↓↓↓

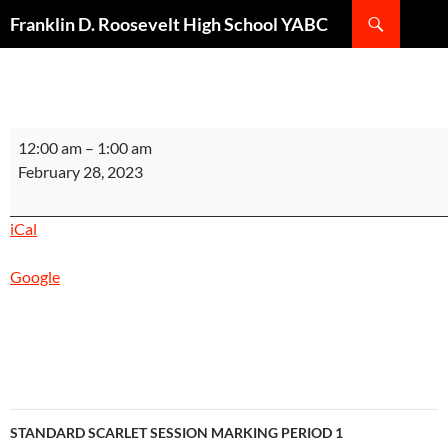
Search
Franklin D. Roosevelt High School YABC
SKIP
TO
CONTENT
STANDARD
12:00 am
–
1:00 am
SILVER
February 28, 2023
SESSION
MARKING
iCal
PERIOD
1
Google
INSTRUCTIONAL
DAY
7
Post
STANDARD SCARLET SESSION MARKING PERIOD 1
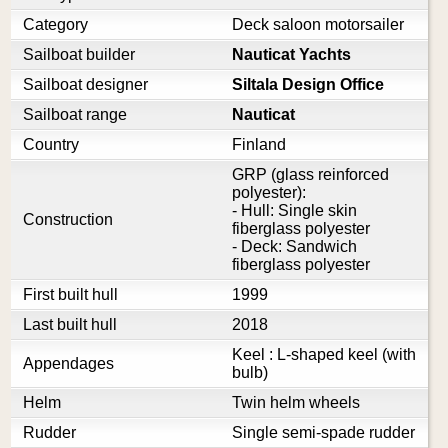
Category
Deck saloon motorsailer
Sailboat builder
Nauticat Yachts
Sailboat designer
Siltala Design Office
Sailboat range
Nauticat
Country
Finland
GRP (glass reinforced
polyester):
- Hull: Single skin
Construction
fiberglass polyester
- Deck: Sandwich
fiberglass polyester
First built hull
1999
Last built hull
2018
Keel : L-shaped keel (with
Appendages
bulb)
Helm
Twin helm wheels
Rudder
Single semi-spade rudder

↑↑↑

Find each line in the records above that contains the word "PERIOD" and copy those lines out. Case counts.

● ANSWER BOX:
PERIOD
STANDARD SCARLET SESSION MARKING PERIOD 1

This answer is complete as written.